30/03/2004

chapitre 38

Léo Paul Debroux parlait toujours dans le principe de la vie. Il ne rentrait jamais dans les détails matériels et émotionnels des événements. De même ne donnait-il jamais de date. Ses propos n'étaient pas flous pour autant ; ils n'avaient aucune résonance. Du moment qu'il ne parlait que de la forme de la vie, la parole de Debroux ne pouvait être que muette. Elle était en tout cas sans incidence sur le devenir, libre de ça. Le médecin laissait Debroux discourir et voyager dans sa mémoire stérile, à charge de l'interrompre quelquefois dans ses mots et de lui distiller une anecdote ciblée.

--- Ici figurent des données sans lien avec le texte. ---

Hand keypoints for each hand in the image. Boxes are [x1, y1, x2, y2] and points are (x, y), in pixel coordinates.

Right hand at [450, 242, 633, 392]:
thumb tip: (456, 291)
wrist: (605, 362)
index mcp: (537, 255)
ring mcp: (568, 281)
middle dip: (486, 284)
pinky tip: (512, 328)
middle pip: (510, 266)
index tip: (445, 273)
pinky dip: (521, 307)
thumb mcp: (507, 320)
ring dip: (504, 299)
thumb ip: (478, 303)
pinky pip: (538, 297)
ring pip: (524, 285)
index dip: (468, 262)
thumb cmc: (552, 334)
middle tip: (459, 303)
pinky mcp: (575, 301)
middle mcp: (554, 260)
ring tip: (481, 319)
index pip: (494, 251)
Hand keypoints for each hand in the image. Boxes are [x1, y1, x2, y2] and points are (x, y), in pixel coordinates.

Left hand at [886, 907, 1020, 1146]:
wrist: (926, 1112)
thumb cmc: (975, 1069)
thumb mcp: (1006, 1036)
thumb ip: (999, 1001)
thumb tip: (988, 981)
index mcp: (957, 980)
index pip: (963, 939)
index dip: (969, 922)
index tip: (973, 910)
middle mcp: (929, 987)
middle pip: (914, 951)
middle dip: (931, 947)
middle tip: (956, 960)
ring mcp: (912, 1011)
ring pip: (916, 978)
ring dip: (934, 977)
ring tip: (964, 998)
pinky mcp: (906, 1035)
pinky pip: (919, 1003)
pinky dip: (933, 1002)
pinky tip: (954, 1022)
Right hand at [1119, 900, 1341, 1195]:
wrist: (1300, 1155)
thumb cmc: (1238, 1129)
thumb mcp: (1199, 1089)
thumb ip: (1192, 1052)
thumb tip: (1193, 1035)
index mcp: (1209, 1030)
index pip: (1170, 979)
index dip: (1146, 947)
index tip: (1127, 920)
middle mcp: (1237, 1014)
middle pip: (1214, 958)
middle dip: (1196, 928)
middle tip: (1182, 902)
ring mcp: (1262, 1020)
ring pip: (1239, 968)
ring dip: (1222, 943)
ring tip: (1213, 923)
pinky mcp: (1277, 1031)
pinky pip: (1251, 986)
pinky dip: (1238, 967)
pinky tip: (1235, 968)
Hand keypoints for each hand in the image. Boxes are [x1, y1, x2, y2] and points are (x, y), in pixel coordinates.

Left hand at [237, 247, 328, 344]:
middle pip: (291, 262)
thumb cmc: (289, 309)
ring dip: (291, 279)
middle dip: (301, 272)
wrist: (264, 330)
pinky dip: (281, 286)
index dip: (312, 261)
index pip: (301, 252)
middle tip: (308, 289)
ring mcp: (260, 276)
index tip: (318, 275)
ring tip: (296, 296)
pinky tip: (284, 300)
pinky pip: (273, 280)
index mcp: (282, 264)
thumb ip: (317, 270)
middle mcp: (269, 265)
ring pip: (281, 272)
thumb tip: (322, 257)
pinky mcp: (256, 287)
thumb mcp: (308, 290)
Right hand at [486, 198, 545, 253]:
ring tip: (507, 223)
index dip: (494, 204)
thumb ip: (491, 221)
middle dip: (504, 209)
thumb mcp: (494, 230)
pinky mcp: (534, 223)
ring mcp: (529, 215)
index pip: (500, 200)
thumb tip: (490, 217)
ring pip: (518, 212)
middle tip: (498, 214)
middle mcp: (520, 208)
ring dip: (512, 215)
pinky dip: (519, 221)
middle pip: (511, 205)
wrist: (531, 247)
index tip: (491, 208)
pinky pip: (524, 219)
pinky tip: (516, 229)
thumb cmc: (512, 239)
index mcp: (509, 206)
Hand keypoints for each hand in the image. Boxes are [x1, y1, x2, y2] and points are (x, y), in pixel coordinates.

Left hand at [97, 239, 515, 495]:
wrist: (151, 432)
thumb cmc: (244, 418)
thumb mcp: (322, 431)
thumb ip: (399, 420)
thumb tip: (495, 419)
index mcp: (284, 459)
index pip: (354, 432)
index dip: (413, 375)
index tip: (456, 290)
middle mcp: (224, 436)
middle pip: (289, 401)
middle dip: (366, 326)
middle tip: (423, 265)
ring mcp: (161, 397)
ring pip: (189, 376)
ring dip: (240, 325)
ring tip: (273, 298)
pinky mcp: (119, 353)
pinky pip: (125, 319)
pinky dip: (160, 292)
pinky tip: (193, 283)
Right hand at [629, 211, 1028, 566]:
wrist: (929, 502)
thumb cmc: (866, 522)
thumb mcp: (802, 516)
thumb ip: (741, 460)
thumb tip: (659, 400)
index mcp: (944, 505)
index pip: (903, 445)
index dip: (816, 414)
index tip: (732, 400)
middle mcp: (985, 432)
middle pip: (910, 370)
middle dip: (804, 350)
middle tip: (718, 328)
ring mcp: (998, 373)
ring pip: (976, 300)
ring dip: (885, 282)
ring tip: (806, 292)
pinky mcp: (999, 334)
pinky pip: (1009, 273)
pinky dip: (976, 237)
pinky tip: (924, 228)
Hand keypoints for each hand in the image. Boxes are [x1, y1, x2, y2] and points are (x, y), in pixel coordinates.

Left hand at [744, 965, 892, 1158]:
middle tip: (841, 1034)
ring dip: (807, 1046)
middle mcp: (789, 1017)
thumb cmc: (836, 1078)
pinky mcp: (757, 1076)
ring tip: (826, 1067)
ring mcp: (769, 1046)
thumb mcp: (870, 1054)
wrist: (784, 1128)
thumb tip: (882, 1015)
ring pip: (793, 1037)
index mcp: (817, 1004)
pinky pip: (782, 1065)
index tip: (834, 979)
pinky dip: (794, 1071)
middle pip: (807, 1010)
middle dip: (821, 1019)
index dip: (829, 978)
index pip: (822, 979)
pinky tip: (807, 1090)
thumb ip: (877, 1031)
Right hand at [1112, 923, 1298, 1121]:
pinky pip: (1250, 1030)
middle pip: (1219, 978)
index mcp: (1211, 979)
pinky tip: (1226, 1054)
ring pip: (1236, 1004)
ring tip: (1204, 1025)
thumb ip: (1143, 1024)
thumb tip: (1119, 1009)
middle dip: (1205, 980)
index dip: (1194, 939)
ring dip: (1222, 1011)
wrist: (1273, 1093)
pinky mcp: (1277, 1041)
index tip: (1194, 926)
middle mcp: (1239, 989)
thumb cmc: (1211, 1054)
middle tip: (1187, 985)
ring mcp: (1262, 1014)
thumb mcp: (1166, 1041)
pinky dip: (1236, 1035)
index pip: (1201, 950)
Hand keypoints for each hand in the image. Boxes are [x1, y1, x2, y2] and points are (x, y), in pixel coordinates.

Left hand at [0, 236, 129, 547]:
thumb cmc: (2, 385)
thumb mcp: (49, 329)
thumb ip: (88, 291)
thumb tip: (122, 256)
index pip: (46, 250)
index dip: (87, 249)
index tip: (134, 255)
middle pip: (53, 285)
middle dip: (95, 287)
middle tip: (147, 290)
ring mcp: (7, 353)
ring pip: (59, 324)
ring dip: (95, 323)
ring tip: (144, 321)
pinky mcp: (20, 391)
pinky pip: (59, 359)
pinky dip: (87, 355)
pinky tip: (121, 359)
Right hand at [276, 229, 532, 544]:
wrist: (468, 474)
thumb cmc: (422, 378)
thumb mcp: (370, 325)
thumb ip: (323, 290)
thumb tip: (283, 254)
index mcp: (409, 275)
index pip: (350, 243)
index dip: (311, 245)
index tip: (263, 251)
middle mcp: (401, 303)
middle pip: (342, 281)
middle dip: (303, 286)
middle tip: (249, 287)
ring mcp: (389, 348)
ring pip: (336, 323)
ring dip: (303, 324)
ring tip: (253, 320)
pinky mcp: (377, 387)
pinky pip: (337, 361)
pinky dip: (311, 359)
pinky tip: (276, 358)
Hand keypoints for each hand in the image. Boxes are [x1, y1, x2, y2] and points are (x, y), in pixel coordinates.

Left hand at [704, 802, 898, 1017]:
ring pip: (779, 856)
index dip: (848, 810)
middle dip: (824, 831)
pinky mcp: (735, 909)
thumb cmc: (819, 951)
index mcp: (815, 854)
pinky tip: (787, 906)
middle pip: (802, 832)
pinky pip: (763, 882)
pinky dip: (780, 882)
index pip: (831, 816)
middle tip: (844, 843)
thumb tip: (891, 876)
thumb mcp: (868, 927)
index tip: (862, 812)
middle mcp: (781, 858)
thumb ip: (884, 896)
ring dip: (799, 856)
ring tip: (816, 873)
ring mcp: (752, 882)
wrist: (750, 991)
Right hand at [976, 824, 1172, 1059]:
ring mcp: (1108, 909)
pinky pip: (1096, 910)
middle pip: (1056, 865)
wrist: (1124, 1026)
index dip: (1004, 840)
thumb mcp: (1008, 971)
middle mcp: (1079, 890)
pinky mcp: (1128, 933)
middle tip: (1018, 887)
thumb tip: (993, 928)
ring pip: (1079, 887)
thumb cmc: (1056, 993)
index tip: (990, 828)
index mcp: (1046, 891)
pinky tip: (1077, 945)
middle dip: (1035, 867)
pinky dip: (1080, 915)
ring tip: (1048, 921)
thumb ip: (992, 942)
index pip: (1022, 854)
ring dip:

Par exemple, tandis que Debroux s'éternisait sur la facture d'une fleur, le psychiatre intervenait pour lui rappeler la réussite de son deuxième cycle scolaire. Debroux s'arrêtait net pour réfléchir à la signification de la date, du lieu ou du visage que le médecin lui opposait. C'est là qu'il se plaignait de ne pas savoir les choses. Le médecin lui demandait de forcer encore, d'insister près de ce blanc. Debroux finissait toujours par avouer qu'il était celui qui se tenait derrière la porte fermée.

- Cherchez encore, demandait le médecin.

Debroux répondait encore et toujours qu'il ne comprenait pas les choses.

 

Nous sommes au jour où vous réussissez vos examens.

 

Léo Paul Debroux pose son regard sur la table de travail qui le sépare du docteur. Ses traits deviennent graves. Ses yeux pénètrent la lumière du jour. Il prononce une sentence incohérente, quelque chose comme :

 

Je suis dans un vent.

 

 

Dites ce qui vous passe par l'esprit.

 

 

Un vent, des soirs, la peine, le calme, de la patience.

 

Puis il se fâche :

 

Que vous me faites mal.

 

 

Parlez-moi de ce mal.

 

 

C'est que, avoue Debroux, mes souvenirs sont difficiles.

 

 

Répétez.

 

 

Mes souvenirs sont difficiles.

 

 

Encore, soutient le psychiatre.

 

 

Que vous me faites mal, c'est presque là parfois, quand je vous parle.

 

Le médecin regarde Debroux avec insistance.

 

Que croyez-vous m'avoir arraché ? J'ai toujours su que j'avais une mémoire extrêmement blessante.

 

 

Je suis heureux de vous entendre en convenir.